Marking an end to the year-long 26/11 trial, the special sessions court here on Wednesday announced May 3, 2010, as “the day of judgment.” Judge M.L. Tahaliyani announced the date after the defence lawyer for the third and last accused, Sabahuddin Ahmed, concluded his final arguments.

On May 3, the court will give its verdict on the various charges against Mohammad Ajmal Amir Kasab, and co-accused Fahim Ansari and Sabahuddin. The recording of the judgment will be done in April.

“May 3 ko faisla hoga aapka [Verdict will be pronounced for you on May 3],” Mr. Tahaliyani informed Kasab, who appeared unmoved by the announcement. He did not interact with his lawyer K.P. Pawar on Wednesday and has not done so in a long time.

Speaking to The Hindu over phone, Mr. Pawar said, “I have tried to put my case successfully. I have submitted my arguments in writing. So, there is no fear of leaving anything out. My work was to show the improbability of evidence, which I have done. I am satisfied with my arguments on all accounts. It would be inappropriate for me to comment on my expectations at this point.”

A total of 86 charges have been framed in the case. The three accused face charges of waging war, criminal conspiracy and those under sections of the Unlawful Activities (Prevention) Act among others.

The trial which began on April 15 last year had 191 hearings during which 653 witnesses were examined by the prosecution. The final arguments began on March 9 and lasted through the month with the prosecution laying out its case over a span of 11 days.

Sabahuddin's lawyer Ejaz Naqvi said his client was “innocent” and should be given the benefit of doubt. He said the prosecution had not brought anything on record to prove that Nuruddin Mehboob Shaikh, the only eyewitness against his client, had ever been to Kathmandu, in Nepal. He termed the witness “bogus.”

He blamed the prosecution for remaining silent on the role of American terror operative David Coleman Headley. “The prosecution spoke about the historic depositions by the FBI [Federal Bureau of Investigations], but there is nothing on what the FBI has investigated about Headley.”

The court said that since Headley was in the FBI custody, he was not its lookout. “At present we can't discuss these things. The Home Ministry is doing what it wants to do,” Mr. Tahaliyani said.

As for the map, which Sabahuddin allegedly conveyed to the Lashkar-e-Taiba, Mr. Naqvi said Kasab and his partner Abu Ismail's movements in the city are not as per the directions of the handmade sketch. Referring to Kasab's confession where he names Sabahuddin, Mr. Naqvi said since all the trainees were assigned different aliases, Sabahuddin could be anybody, other than his client.
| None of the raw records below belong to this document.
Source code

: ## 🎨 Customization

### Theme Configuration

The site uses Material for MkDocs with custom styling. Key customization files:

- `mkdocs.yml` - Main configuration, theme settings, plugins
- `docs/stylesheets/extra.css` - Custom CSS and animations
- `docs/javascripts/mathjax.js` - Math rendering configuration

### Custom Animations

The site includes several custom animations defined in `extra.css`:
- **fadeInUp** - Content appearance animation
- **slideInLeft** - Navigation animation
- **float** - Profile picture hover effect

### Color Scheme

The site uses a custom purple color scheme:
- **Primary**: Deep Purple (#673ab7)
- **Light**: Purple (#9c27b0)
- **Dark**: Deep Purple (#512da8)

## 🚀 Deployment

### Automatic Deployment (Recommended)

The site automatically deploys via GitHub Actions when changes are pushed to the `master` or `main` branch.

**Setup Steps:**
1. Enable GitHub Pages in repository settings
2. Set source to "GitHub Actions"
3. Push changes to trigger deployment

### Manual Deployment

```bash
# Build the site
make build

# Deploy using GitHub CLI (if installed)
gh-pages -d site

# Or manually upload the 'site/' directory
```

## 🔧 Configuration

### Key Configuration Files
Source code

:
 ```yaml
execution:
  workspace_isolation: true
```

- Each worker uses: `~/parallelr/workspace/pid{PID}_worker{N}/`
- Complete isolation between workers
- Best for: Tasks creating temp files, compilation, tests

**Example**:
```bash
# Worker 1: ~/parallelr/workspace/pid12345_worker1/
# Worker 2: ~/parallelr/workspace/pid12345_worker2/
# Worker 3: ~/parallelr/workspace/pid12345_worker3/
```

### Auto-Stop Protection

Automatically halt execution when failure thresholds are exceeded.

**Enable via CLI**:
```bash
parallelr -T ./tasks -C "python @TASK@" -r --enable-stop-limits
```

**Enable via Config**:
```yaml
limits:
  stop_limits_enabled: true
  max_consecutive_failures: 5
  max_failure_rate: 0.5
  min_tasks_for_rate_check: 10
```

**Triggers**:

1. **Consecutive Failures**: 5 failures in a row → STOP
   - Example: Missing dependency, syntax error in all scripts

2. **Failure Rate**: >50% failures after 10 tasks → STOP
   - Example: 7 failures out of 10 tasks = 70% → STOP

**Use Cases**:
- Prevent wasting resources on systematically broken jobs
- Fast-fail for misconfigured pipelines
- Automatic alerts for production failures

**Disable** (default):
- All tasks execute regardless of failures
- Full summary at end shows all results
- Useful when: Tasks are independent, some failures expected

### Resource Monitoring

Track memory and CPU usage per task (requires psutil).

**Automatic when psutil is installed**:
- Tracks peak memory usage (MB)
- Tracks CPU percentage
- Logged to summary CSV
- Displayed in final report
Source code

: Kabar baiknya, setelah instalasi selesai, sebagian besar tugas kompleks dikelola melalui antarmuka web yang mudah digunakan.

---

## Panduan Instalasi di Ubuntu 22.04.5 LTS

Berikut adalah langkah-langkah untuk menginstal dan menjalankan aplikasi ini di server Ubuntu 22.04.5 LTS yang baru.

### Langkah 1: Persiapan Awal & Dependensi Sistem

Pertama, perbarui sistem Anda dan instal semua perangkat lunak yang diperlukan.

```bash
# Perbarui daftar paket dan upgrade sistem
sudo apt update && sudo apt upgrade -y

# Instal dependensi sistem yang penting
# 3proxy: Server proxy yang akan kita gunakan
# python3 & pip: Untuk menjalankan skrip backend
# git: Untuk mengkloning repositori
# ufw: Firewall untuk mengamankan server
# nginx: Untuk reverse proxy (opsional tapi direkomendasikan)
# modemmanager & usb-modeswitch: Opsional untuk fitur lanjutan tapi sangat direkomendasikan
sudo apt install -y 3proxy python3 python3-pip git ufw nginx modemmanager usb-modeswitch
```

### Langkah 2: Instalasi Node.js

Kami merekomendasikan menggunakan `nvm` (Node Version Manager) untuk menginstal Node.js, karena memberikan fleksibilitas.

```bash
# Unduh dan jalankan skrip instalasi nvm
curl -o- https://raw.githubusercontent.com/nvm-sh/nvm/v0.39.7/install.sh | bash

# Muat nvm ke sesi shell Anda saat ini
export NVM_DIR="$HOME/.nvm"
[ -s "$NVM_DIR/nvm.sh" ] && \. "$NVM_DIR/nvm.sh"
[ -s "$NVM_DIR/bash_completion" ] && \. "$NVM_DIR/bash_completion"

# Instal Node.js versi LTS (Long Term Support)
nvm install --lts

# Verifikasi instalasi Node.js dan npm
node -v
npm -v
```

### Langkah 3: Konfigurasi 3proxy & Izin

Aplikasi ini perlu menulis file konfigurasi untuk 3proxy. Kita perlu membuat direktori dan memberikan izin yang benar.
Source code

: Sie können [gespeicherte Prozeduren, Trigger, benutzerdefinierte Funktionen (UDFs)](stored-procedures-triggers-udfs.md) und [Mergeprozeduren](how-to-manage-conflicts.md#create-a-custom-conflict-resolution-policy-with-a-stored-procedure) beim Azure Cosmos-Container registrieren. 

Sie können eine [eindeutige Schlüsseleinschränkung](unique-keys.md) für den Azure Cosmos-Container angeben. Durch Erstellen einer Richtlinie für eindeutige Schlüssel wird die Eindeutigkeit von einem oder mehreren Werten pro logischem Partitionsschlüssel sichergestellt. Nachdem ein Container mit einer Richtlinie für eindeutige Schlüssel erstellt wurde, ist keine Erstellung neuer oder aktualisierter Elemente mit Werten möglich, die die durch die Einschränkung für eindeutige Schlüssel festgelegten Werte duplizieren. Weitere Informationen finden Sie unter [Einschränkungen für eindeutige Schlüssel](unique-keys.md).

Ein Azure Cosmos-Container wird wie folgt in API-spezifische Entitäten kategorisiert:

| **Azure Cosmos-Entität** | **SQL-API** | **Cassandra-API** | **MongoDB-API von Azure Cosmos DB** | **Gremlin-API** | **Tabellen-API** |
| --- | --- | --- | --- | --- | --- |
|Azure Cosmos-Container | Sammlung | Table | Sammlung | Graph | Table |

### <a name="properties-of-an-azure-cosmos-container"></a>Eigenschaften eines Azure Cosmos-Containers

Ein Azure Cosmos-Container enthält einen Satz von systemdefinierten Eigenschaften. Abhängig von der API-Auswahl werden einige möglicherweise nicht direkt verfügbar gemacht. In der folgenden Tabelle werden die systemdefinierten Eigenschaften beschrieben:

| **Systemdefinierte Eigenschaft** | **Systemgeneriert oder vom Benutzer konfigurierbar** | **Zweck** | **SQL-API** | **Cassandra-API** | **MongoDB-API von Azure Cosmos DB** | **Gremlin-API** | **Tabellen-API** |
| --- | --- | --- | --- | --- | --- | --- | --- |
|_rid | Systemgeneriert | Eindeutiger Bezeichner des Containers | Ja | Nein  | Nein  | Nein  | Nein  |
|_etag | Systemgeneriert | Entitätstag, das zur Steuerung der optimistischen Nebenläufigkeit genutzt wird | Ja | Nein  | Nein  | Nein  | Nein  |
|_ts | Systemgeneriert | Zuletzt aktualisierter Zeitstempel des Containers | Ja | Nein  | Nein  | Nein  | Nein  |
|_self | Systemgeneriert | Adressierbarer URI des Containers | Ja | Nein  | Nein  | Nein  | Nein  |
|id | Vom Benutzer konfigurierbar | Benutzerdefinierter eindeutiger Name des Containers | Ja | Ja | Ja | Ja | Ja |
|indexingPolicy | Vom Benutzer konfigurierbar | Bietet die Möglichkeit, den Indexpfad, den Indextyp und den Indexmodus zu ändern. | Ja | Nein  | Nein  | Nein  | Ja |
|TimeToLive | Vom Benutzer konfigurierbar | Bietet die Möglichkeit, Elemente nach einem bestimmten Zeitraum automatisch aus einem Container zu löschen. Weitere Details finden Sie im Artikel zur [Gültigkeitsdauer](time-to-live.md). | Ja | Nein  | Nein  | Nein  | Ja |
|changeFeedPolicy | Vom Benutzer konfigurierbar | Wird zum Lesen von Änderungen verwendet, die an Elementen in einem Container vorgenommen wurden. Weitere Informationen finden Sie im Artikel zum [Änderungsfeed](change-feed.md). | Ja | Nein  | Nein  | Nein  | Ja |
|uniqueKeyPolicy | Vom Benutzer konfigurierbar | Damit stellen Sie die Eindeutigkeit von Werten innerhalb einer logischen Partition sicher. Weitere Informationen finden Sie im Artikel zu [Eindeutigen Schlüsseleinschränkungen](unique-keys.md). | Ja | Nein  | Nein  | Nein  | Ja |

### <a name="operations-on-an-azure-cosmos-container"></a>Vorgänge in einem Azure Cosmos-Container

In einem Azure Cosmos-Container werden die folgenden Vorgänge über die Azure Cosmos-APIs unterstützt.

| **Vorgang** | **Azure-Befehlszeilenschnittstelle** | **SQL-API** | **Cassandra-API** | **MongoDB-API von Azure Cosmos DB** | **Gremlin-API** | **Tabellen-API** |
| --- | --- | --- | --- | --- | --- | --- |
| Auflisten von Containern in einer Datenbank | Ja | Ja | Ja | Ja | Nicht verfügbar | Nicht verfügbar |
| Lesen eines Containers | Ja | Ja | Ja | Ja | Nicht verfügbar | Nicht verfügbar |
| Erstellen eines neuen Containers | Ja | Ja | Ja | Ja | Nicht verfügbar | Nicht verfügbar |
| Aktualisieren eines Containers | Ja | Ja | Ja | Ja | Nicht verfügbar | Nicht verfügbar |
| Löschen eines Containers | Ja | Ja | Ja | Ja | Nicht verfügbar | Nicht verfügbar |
The court expressed its displeasure over Mr. Naqvi's seemingly tenuous arguments, which had the courtroom in splits on certain occasions. When they were concluded, Mr. Tahaliyani told Mr. Naqvi, “I thought you would present serious arguments. I am disappointed.”

Mr. Tahaliyani posed four queries to the prosecution. It emerged from Special Public Prosecutor Ujjwal Nikam's replies to them that the investigators had not taken any steps to verify Nuruddin Shaikh's visit to Kathmandu. The map which was recovered from Ismail's pocket was not examined for bloodstains and for traces of Ismail's DNA.

Asked if the handmade sketch would have served the purpose of navigation better than what was already available, Mr. Nikam answered it was difficult to establish what went on in the minds of the Lashkar handlers.